Letter (WCP3550.3447)

[1]

Broadstone, Wimborne.

Nov.[embe]r 29th. 1903

Rob[er]t Brown Esq.

Dear Sir

Many thanks for your kind appreciation of my book. With regard to the passage about pure air, which to you & many other readers will appear quite uncalled for & almost rabid in its exaggerated language, I may say that it came to me as it were, without premediation, and as I am a thorough socialist I think it a duty to say a word for human progress at every opportunity.

I see from the list of your [2] numerous books, that you have written a pamphlet on the Origin of Language.
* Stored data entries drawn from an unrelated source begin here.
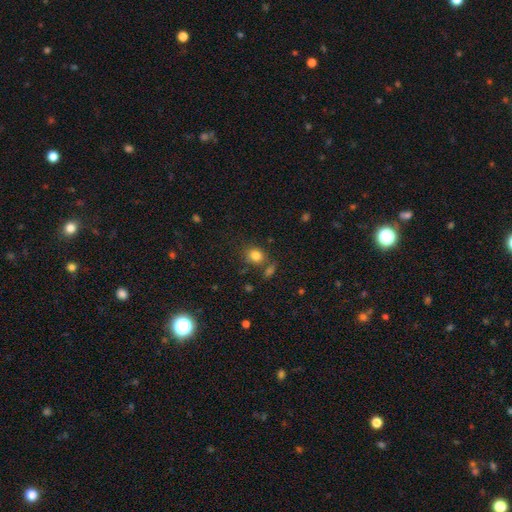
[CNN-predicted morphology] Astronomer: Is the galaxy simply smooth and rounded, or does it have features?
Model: smooth — 82%.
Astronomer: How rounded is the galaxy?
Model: round — 64%.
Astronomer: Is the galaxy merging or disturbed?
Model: none — 69%.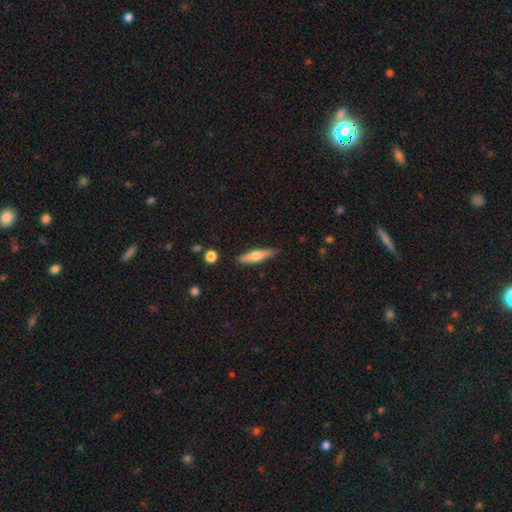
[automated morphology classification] Smooth or featured? Predicted: smooth (p=0.48). Merging? Predicted: none (p=0.87).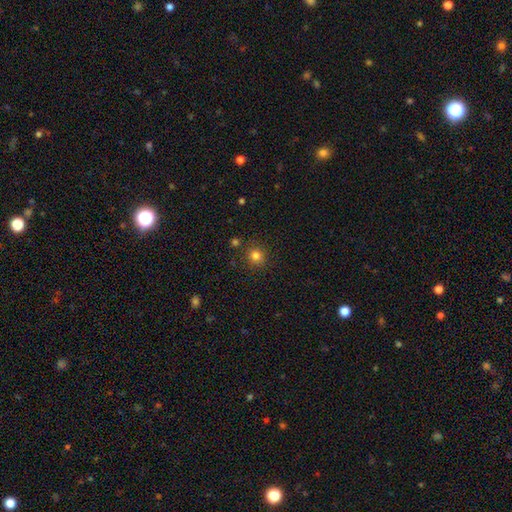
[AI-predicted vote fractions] Q: Smooth or featured?
A: smooth (81%); runner-up: star or artifact (14%)
Q: How rounded?
A: round (90%); runner-up: in between (9%)
Q: Merging?
A: none (86%); runner-up: minor disturbance (8%)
That is a subject which has a fascination for me, and I shall be obliged if you can spare me a copy.

I am myself a dreadfully poor linguist, it being a great pain to me to learn a language, and then after some years of disuse I almost totally forget it. Nevertheless, I have written an Essay dealing with the origin of Language on the same lines as Wedgwood1 or Farrar, — but, I believe, I have discovered a new idea or principle, which carries the [3] imitative principle far beyond what <they> have suggested, and it seems to me renders the whole progress of speech development or rather of speech origination — simple & intelligible.
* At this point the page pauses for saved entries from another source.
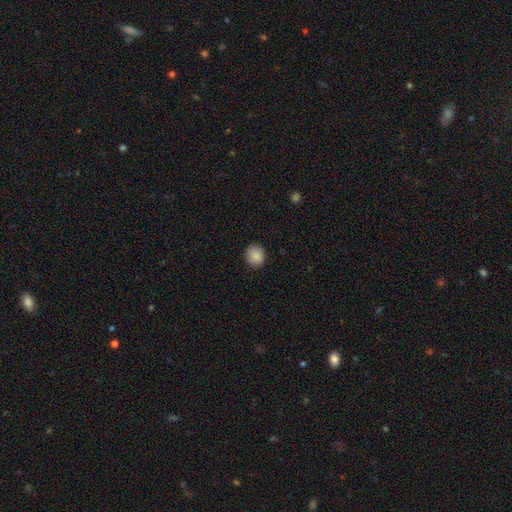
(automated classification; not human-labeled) Q: Smooth or featured?
A: smooth (88%); runner-up: star or artifact (9%)
Q: How rounded?
A: round (86%); runner-up: in between (13%)
Q: Merging?
A: none (89%); runner-up: minor disturbance (8%)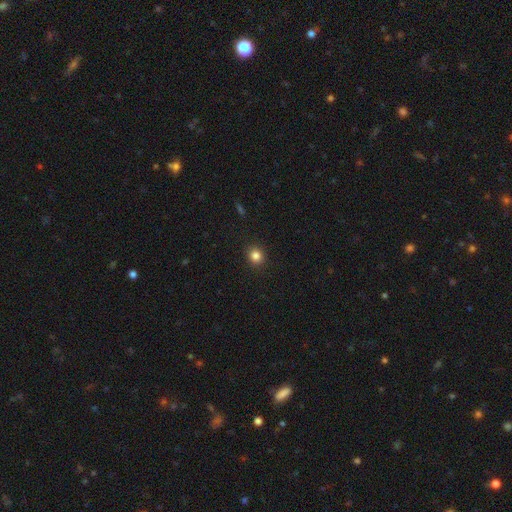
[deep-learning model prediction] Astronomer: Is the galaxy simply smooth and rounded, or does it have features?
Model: smooth — 83%.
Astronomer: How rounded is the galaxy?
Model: round — 84%.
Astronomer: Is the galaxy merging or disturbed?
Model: none — 92%.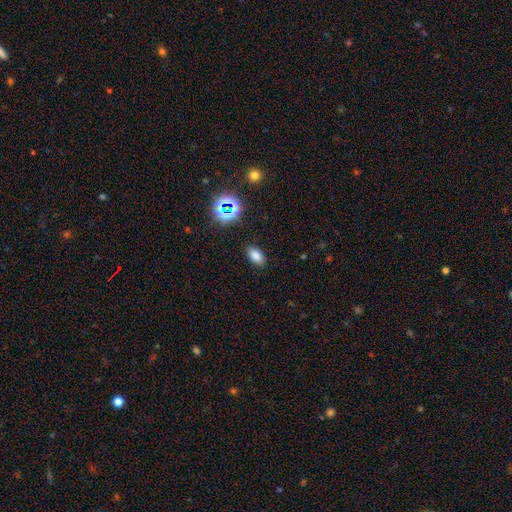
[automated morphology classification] type=smooth (77%); roundness=in between (90%); merging=none (87%).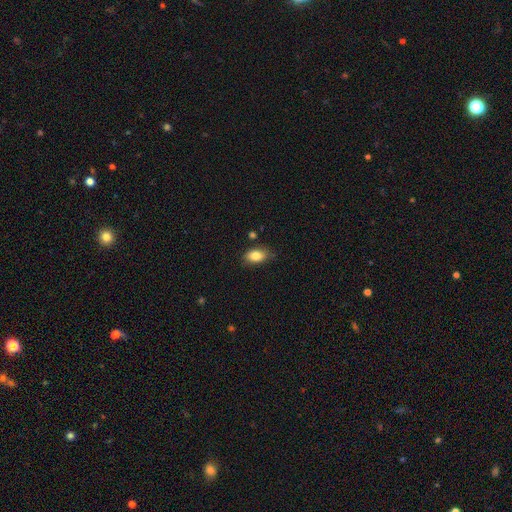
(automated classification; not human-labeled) smooth_or_featured: smooth (p=0.84) [alt: star or artifact p=0.08]
how_rounded: in between (p=0.86) [alt: round p=0.12]
merging: none (p=0.79) [alt: minor disturbance p=0.16]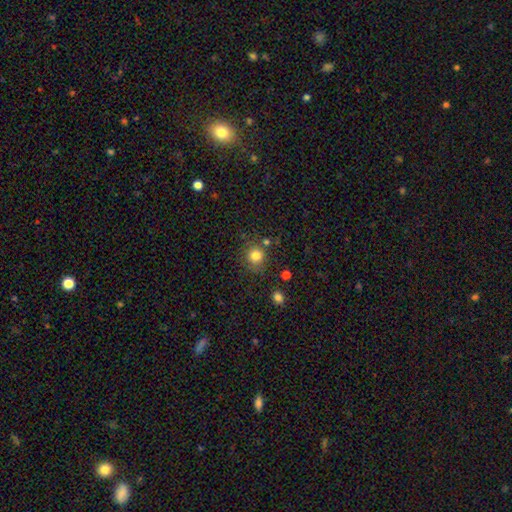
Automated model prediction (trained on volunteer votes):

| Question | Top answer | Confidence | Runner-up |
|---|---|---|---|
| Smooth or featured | smooth | 82% | star or artifact (12%) |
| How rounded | round | 89% | in between (10%) |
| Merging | none | 77% | minor disturbance (12%) |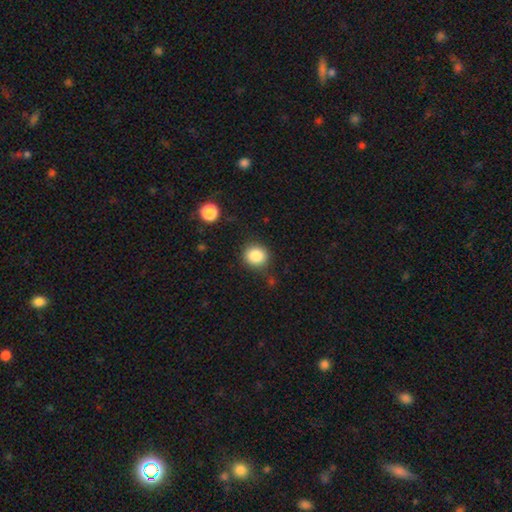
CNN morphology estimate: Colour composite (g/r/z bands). It shows a smooth galaxy with no disk features (86%) that is round (85%). Merging: none (83%).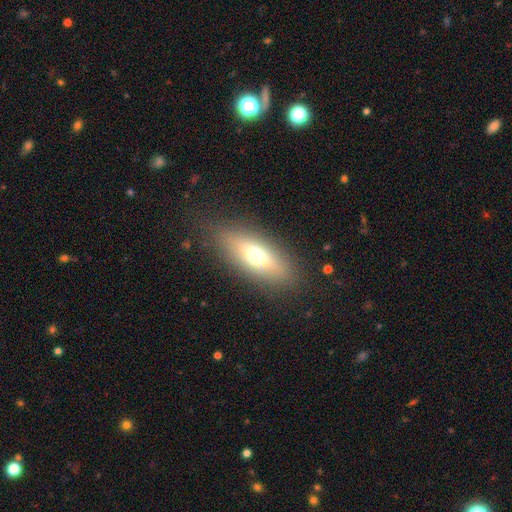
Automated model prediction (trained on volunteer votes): The model was most divided on "smooth or featured": smooth: 59%, featured or disk: 31%, star or artifact: 10%. More confident: merging — none (84%); how rounded — in between (68%).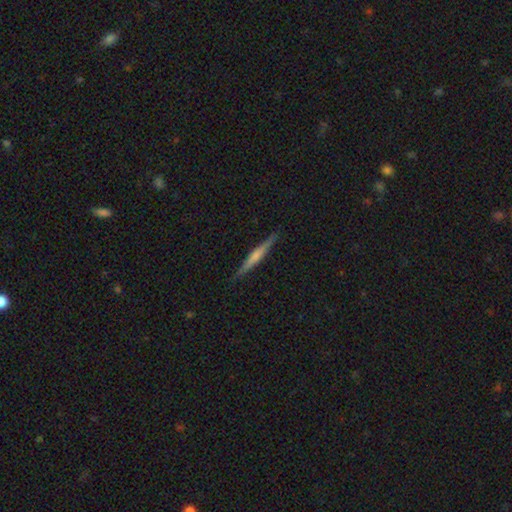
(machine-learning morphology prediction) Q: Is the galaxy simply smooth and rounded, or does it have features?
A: featured or disk — 68%.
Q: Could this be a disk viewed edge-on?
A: yes — 98%.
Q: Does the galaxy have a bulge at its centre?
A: rounded — 61%.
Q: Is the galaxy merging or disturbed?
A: none — 91%.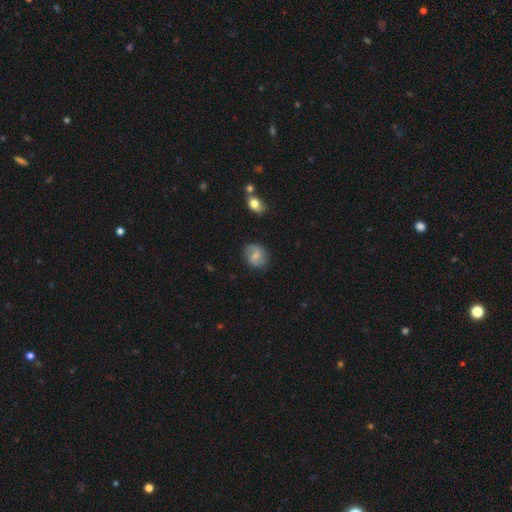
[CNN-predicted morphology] A featured or disk galaxy (46%, tied with smooth). Merging: none (76%).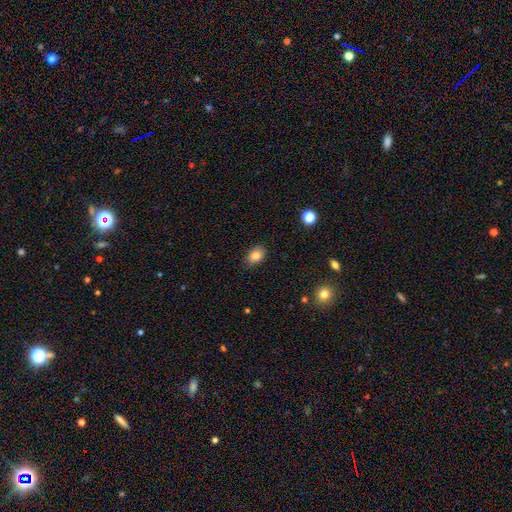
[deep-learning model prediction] This appears to be a smooth galaxy with no disk features (83%) that is in between round and cigar-shaped (78%). Merging: none (85%).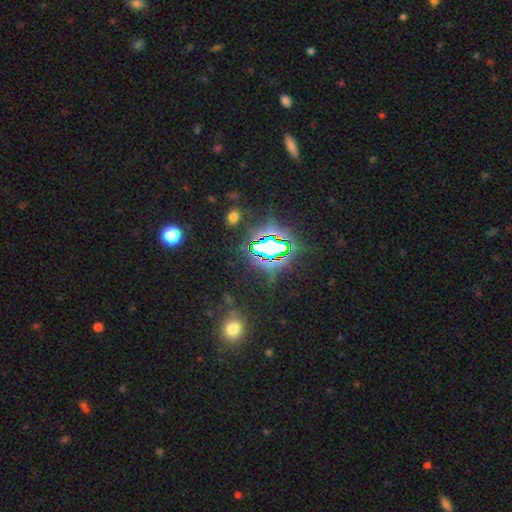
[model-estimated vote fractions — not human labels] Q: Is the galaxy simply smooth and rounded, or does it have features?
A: star or artifact — 77%.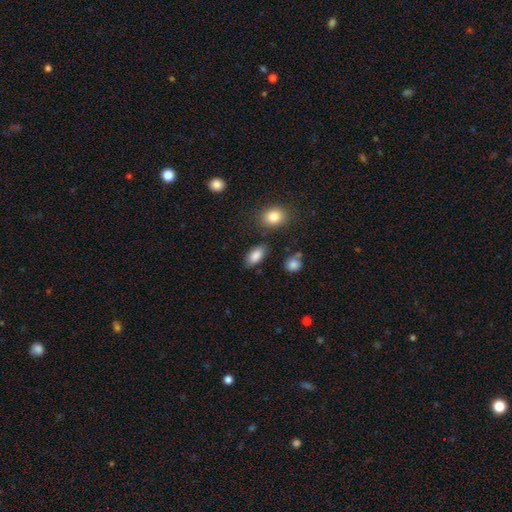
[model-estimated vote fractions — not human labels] Smooth or featured?
  - smooth: 86% *
  - star or artifact: 8%
  - featured or disk: 6%
How rounded?
  - in between: 91% *
  - round: 6%
  - cigar-shaped: 3%
Merging?
  - none: 80% *
  - minor disturbance: 12%
  - merger: 4%
  - major disturbance: 3%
I have seen no reference to this idea in any English book but you will know whether it occurs in any German author or elsewhere. My article2 was published originally in the "Fortnightly Rev[iew]", & attracted the attention of Gladstone3 who wrote me an interesting, but in parts quite unintelligible letter about it, & its illustration in Homer. I have reprinted [4] the article, with a few corrections, in my "Essays Scientific & Social" — Its title is — "T<he> Expressiveness of Speech." It has been entirely unnoticed except by one or two ignorant critics, who, of course sneered at it, as utterly worthless. When I have read your paper & seen whether there is any reference to the principle, I will, if you cannot get the book to look at, lend you my only copy of the original article.
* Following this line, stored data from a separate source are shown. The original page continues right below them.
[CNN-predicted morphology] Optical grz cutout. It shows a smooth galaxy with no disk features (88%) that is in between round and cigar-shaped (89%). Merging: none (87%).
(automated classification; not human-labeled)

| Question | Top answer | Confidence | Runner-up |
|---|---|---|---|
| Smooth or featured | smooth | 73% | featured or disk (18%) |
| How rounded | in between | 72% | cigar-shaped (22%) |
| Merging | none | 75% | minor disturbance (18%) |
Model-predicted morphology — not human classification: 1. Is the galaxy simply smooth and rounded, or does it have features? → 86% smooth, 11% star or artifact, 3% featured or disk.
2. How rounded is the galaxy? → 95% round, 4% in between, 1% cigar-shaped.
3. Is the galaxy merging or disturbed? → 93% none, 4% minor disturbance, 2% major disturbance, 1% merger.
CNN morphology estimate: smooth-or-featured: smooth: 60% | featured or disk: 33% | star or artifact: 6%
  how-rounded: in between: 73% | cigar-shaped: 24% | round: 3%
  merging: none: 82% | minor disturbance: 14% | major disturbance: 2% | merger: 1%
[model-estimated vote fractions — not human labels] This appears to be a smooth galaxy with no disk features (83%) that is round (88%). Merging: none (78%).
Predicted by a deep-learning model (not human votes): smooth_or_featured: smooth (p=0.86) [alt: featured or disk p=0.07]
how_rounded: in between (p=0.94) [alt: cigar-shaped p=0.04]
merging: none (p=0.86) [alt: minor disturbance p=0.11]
Believe me | Yours very truly | Alfred R. Wallace [signature]

[5] P.S. I meant to say that I have looked through, & read portions of your book on the Constellations, parts of which I find very interesting though too technical for a linguistic ignoramus like myself. What was especially interesting to me is your reprint of a translation of the Star Catalogue of Hipparchus, as I had never understood before how he defined the several stars. Your account of the origin & development of some of the Constellation figures is also very interesting.

A.R.W. [signature]

Hensleigh Wedgwood (1803-1918), English etymologist and philologist, author of On the Origin of Language (1866), and cousin of Charles Darwin.
AR Wallace, 1895, "Expressiveness of Speech, or Mouth Gesture as the Origin of Language", Fortnightly Review.
Possibly William Ewart Gladstone (1809-1898), British politician.